Sunday, September 7, 2008

A counselor's experience of CelloChanWoods 08

By Caitlin, a graduate of Pioneer High School and presently an undergraduate at Mount Holyoke College in Mass. 

The CelloChanWoods Experience

It is difficult to remember the precise feeling I experienced at the beginning of day 1, but I do know how nervous I was.  I doubted myself, particularly my ability to instruct others in the art of making music.  Would I be able to give constructive advice?  What if I told them something "wrong"?  What if I have trouble with rhythm?  I do know, however, that I experienced none of these feelings come Day 3.  I believe every aspect of the retreat helped theses feelings to dissipate, and to be replaced with confidence, patience, and focus.  I found the meditation provided fitting bookends to the day.  I felt rejuvenated following the morning meditation, ready for the day's work, while the afternoon meditation helped clarify so many things, without actually thinking about them.  As one who obsessively- compulsively goes over and over things in her head, it was a welcome, and exciting change. This new approach to thinking helped both my playing, and my teaching.  Every day it became a little easier to let frustrations go, and for lack of a better way to say it, just go with the flow.  If a note was played that I didn't particularly like, I would ask myself how I could make it better, rather than punishing myself for an imperfection.  In my ten years of playing the cello, never have I been able to do that.  

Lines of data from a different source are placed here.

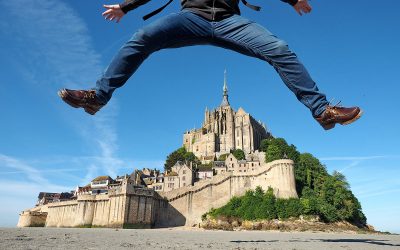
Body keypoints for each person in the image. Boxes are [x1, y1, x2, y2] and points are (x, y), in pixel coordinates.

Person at [58, 0, 362, 130]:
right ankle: (98, 97)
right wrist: (126, 7)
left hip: (229, 22)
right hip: (191, 19)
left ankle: (322, 111)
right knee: (142, 38)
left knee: (279, 48)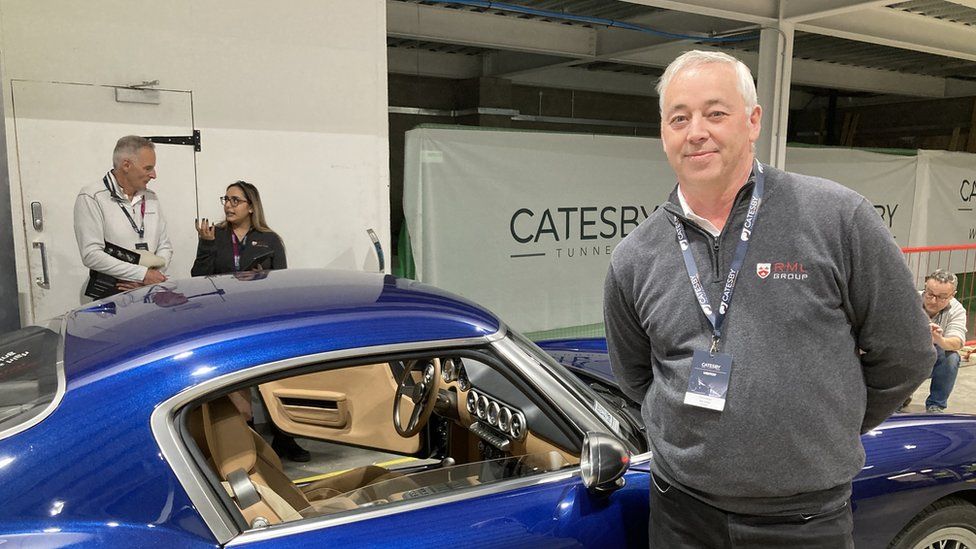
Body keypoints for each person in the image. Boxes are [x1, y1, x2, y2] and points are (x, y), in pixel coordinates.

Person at [603, 50, 934, 548]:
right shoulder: (634, 257)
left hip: (805, 522)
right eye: (679, 118)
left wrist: (827, 425)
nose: (697, 131)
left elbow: (906, 353)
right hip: (681, 515)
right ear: (664, 133)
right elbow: (636, 378)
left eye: (716, 113)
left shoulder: (838, 219)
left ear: (753, 120)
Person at [190, 181, 307, 461]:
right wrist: (206, 246)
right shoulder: (214, 235)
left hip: (259, 319)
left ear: (251, 206)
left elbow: (282, 284)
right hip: (225, 319)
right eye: (226, 199)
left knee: (271, 380)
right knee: (238, 384)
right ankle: (246, 443)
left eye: (235, 200)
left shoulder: (269, 239)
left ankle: (284, 437)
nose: (228, 205)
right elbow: (197, 278)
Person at [74, 135, 172, 294]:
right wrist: (142, 275)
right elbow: (91, 254)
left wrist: (153, 277)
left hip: (150, 290)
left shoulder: (151, 197)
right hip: (112, 295)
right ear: (126, 165)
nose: (154, 175)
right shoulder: (92, 196)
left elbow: (165, 245)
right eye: (148, 168)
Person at [921, 269, 968, 413]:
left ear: (952, 296)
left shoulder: (957, 310)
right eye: (930, 294)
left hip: (933, 357)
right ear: (925, 287)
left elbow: (958, 341)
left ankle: (936, 405)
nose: (933, 301)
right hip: (905, 355)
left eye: (941, 297)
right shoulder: (908, 300)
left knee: (952, 357)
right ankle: (896, 400)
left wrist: (939, 339)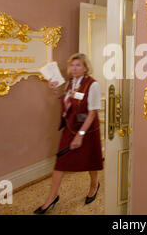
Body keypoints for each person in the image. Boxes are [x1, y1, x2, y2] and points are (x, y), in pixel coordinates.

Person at [34, 53, 103, 214]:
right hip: (71, 127)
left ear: (86, 68)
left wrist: (81, 134)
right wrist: (56, 91)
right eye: (72, 65)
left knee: (91, 161)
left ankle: (94, 185)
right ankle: (52, 198)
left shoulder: (93, 85)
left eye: (78, 65)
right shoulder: (70, 83)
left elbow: (92, 112)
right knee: (61, 162)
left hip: (87, 129)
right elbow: (66, 99)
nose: (74, 68)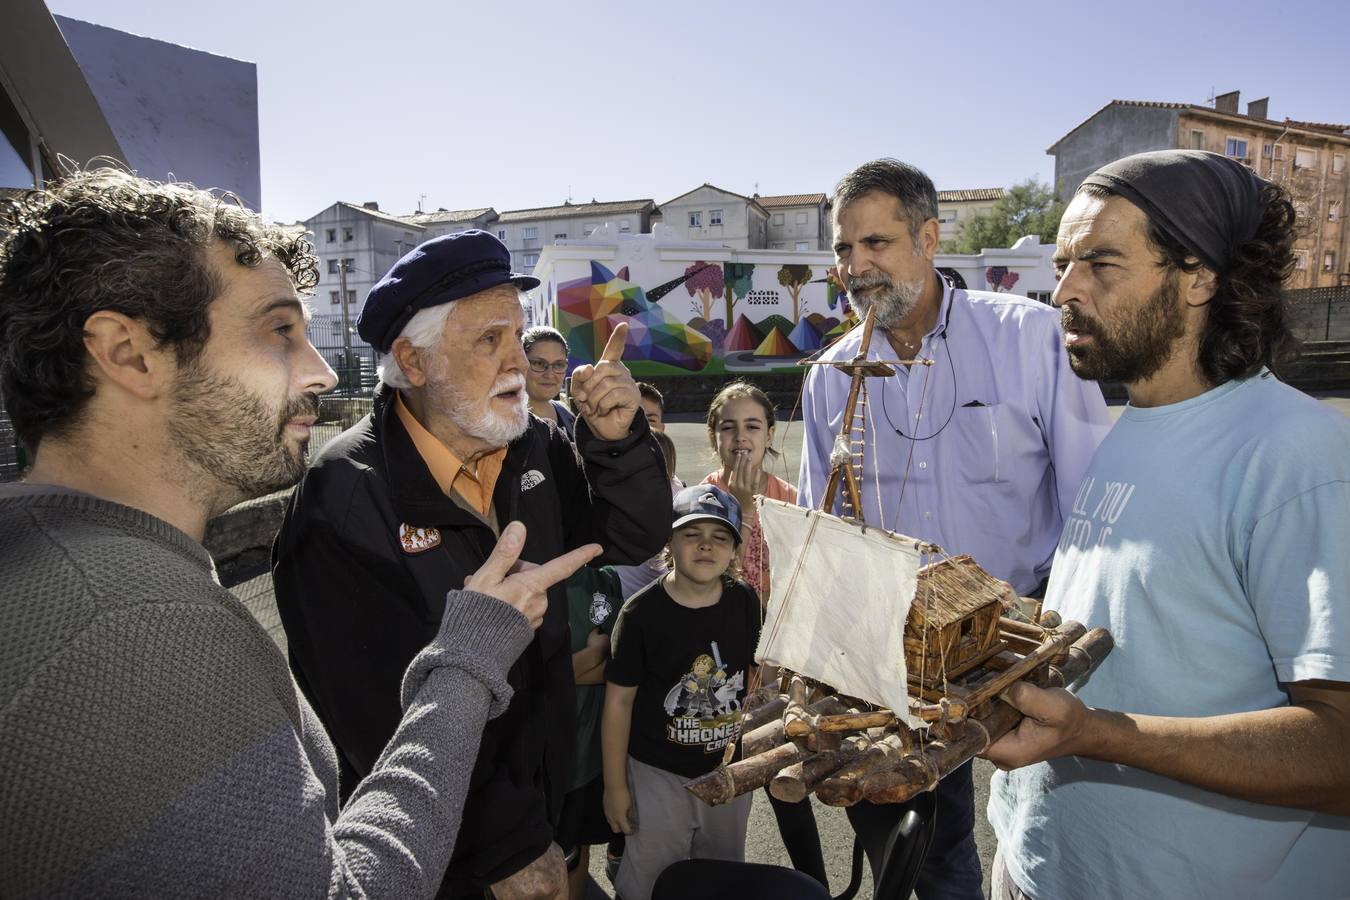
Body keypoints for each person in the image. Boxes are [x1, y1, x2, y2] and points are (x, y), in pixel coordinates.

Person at [0, 169, 599, 896]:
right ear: (129, 353)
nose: (319, 372)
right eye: (279, 330)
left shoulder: (78, 573)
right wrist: (470, 658)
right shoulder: (132, 621)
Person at [985, 150, 1350, 899]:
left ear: (1200, 276)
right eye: (1062, 264)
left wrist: (1097, 733)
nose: (1063, 291)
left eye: (1101, 263)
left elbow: (1340, 746)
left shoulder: (1297, 454)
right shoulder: (1136, 422)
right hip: (1039, 868)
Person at [272, 229, 670, 900]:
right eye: (491, 341)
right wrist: (505, 846)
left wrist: (619, 443)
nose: (520, 362)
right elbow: (373, 716)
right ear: (414, 361)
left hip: (541, 787)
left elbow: (630, 537)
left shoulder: (531, 442)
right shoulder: (341, 501)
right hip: (438, 854)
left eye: (518, 335)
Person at [800, 159, 1111, 898]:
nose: (856, 266)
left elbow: (1091, 505)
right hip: (899, 652)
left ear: (929, 236)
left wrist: (1069, 643)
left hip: (1020, 640)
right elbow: (828, 535)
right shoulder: (829, 377)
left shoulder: (1032, 340)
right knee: (924, 843)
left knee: (1041, 825)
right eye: (845, 250)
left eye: (876, 243)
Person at [602, 484, 761, 900]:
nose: (706, 546)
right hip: (657, 774)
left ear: (734, 551)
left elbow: (757, 674)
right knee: (652, 876)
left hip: (727, 768)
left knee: (722, 876)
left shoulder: (745, 602)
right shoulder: (639, 614)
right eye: (692, 534)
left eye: (720, 537)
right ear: (669, 541)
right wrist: (615, 786)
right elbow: (618, 703)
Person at [702, 380, 830, 887]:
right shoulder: (699, 505)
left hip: (777, 672)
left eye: (752, 426)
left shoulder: (795, 504)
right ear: (713, 437)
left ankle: (817, 886)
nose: (741, 438)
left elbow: (806, 594)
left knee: (784, 784)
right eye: (728, 427)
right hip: (715, 673)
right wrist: (739, 507)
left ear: (770, 434)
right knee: (716, 791)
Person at [557, 563, 623, 900]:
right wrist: (594, 653)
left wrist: (578, 667)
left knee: (575, 851)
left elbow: (623, 668)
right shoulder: (530, 582)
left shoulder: (606, 580)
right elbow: (534, 679)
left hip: (587, 759)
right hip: (542, 764)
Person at [523, 325, 576, 438]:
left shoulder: (568, 416)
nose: (550, 375)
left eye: (558, 365)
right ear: (521, 363)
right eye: (539, 363)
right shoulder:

The CellChanWoods Orchestra  proved to be quite inspiring as well---there is nothing like hearing 12 beautiful cellos performing together.  I thought this was the foundation of the retreat.  Having that chance to pull together and share what we all learned was an important component to the retreat.  I know it motivated me to work on my own part, and incorporating advise given to other players helped me to play with more ease, focus, and confidence.  At the next retreat, I would love for there to be more group playing, whether in small ensembles or as a cello orchestra.

My only regret is that I did  not keep a journal documenting my experience.  I think it would have been helpful to all to record their feelings each day to really see how they progressed.  It would be useful for jotting down what things worked,and what things didn't.  As I'm writing this, I wish I had something to remind me of the little things that have since slipped my mind.  

Music, Cello and Life Afterwards:

The most profound difference I see in my life following CelloChanWoods is simply patience.  It allows me to be unhurried in my approach to not only practicing, but to the little things that arise each day. This feeling has ripened over time, surprising me with acceptance of myself, others, and my music.  I find my focus is sharper, my ears listen a bit better, my body mid more open, an my head is held  little bit higher.   I have held on to this feeling by meditating a few times a week, and practicing when I feel as though "I had forever."  If I had to summarize CelloChanWoods in one word, it would be 'enlightening.' I've heard many of the words spoken at the retreat before, but something about the group experience triggered the words to sink in.  I am still attempting to understand what made the retreat so effective, but I know that everything and everyone contributed to a truly unique and enjoyable experience.